I’m trying to be a good New Mexican during the COVID crisis. I am not hoarding ammo or TP. I do not gather with more than one neighbor and another dog. But I draw the line at long hair.
I am afraid to check in with my longtime hair cutter in Bernalillo. She’s shut down like everyone else. She just moved to a new shop with lower rent and, back at home, she’s holding down the fort with a mother and grandaughter. I don’t want to tell her that I have mail-ordered a pair of clippers.
My mother used to say she timed her sons’ haircuts according to behavior. When you started acting like a jerk, you were due for another crew cut. In the early days, the task was taken on by my father, a former Marine. I can still feel the weight of his giant paw clamping my head while he got gung ho with the clippers. I let my hair cutter decide things for me these days. I just hope she can hang on.
Good guy or miscreant, I never wanted to look like a rock star. I dug out an old pair of clippers that I had last used on my late Australian Shepherd, Cooper. I cleaned the blades but his heavy coat apparently wore the gizmo out. So, it was on to Amazon, although it appears clippers might be as much in demand as toiletries and firepower. It’s been a couple of weeks and the hair cutting thing still has not arrived. Fearful of the Prince Valiant look, I am not trying scissors.

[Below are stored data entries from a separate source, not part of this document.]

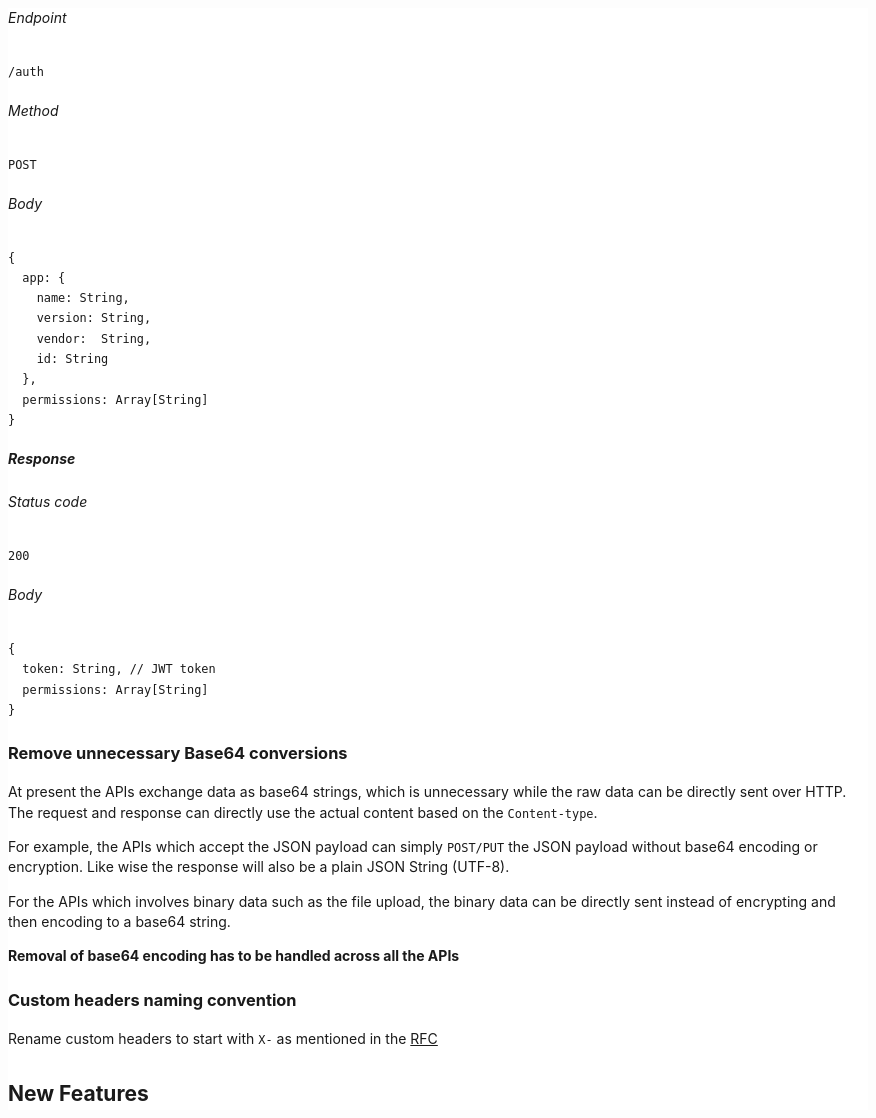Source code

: ###### Endpoint
`/auth`

###### Method
`POST`

###### Body
```
{
  app: {
    name: String,
    version: String,
    vendor:  String,
    id: String
  },
  permissions: Array[String]
}
```

##### Response

###### Status code
```
200
```

###### Body
```
{
  token: String, // JWT token
  permissions: Array[String]  
}
```

### Remove unnecessary Base64 conversions

At present the APIs exchange data as base64 strings, which is unnecessary while
the raw data can be directly sent over HTTP. The request and response can
directly use the actual content based on the `Content-type`.

For example, the APIs which accept the JSON payload can simply `POST/PUT` the JSON payload
without base64 encoding or encryption. Like wise the response will also be a plain JSON String (UTF-8).

For the APIs which involves binary data such as the file upload, the binary data
can be directly sent instead of encrypting and then encoding to a base64 string.

**Removal of base64 encoding has to be handled across all the APIs**

### Custom headers naming convention

Rename custom headers to start with `X-` as mentioned in the [RFC](http://www.ietf.org/rfc/rfc2047.txt)

## New Features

As usual, though, my problems are small compared to the rest of the world. I watched Gov. Michelle Lujan Grisham’s news conference today on easing COVID-19 restrictions. But the easing does not apply to three counties in the northwest where many Native Americans live. The virus is rampant there.
I remembered the sunset photo I took from my back porch last night. It’s looking through the window of the Rio Puerco toward Zuni and the Navajo Nation, shot with a new iPhone from a mostly affluent Zip Code that has had just four cases of COVID-19.
I still don’t know what folks are gonna do with all that ammo and TP.